I was terrified by full of hope for the future…

My plans were to go there and study nursing and get back to Barbados as fast as I could.

You had things that weren’t very nice – Get back to the Jungle. Take your black hands off me. Things like that were said to you. To be quite honest, I didn’t let things like that bother me…”

Then I had a family… two small children and going back to Barbados was a far dream. I have no regrets. I consider England to be a University of Life.”

Read the entire story at Black Union Jack

Also from the same era, see BFP’s Bajan Ralph Straker passes in the UK – One of thousands recruited from the Caribbean by London Transport in the 1950s

 

4 Comments

Filed under Barbados, Culture & Race Issues, History, Immigration, Race

4 responses to “40 years ago Barbados teenager Marcia Rollins went to England to become a nurse

  1. MoneyBrain

    The English have always been harsh and super critical. Even so it is ridiculous that Black peeps would be verbally accosted with references to colour, jungle etc. One wanders if a black Doctor was the only Emergency Doc available whether a critically injured person would select to risk death?

    Having said this my own sister preceded this lady to England to do Nursing by 2 years and several family members all white have migrated to the UK in similar fashion. The English discriminated against ALL of us no matter how well educated. Refrains such as White N— have been heard! While it was not as nasty as some of the words used against this lady and others please be assured whites were not given an easy ride either.

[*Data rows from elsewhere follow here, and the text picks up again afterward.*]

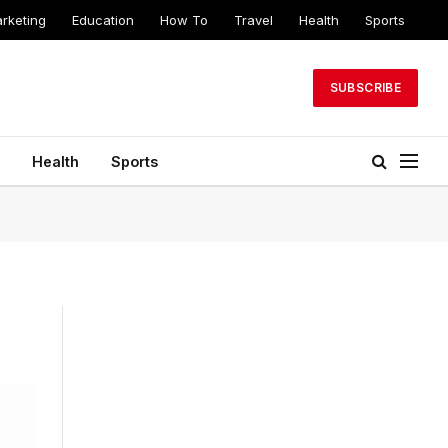
arketing
Education
How To
Travel
Health
Sports
SUBSCRIBE
Health
Sports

    My sister ended her career at a major London Hospital at a senior level reporting to a Jamaican woman along with 3 others. This Jammie was a crazy bitch who eventually managed to alienate ALL of the 4 middle managers reporting to her. Key example was a chap who called her one night to say his Mother was dying and he had to take the train asap to see her( everyone knew she was very ill prior) This maniac told him that he had to be at an inconsequential meeting at 7.30 am the very next morning ie less than 12 hrs hence! There are a multitude of examples like this. All 4 left or retired as a result of this Mad Cow diseased clown!

    Now you would logically conclude that this would be investigated and this woman would be removed from inflicting her stupidity on the Hospital since this behavior cost the Hospital lots of money and deprived patients of very experienced people. So why was she not properly investigated? Well just like the maniac Jihadi types in the UK there would have been cries of RACISM even though that had absolutely nothing to do with racism besides for the probability that this Jammie was being Racist in some manic form of retribution for what others may have perpetrated on her 25+ years before?

    These days it sometimes cuts the other way!
    Both attitudes/ approaches are WRONG!

  2. Sharkey

    Thank you BFP for these little bits of history. I do so enjoy them.

    A reminder of another one of your history pieces from 2011 dealing with Bajans going over and away for work.

    From Barbados to England in the 1950s – Adventure, racism and a new life on the buses.

    From Barbados to England in the 1950s – Adventure, racism and a new life on the buses.

  3. This is a good story BFP, I was one of those people who left the islands to study nursing in the UK, no regrets, It is The University of life, and would do it all over again if needed. I am retired now, with my Barbadian husband, and living in Barbados. I receive more racism here than I ever did in Britain. Our daughter went back to live in Britain.

  4. Kor Blummah

    I receive more racism here than I ever did in Britain.
    ………………………………………………………………………..
    In Barbados open racism is not as widespread as Classism. I am one of those who have sojourned in the Mother Country, in an environment , where not only was I in the minority, but was that singular minority. I cannot recall encountering one case of racism.
    I wish that people like Marcia Rollins and yourself, who have spent so many years in the Greatest University of life would , put their experiences into print. We have very sketchy accounts of our elders who went off to Panama Canal and Cuba, and just about nothing on those who went off to Costa Rica to build the train line there.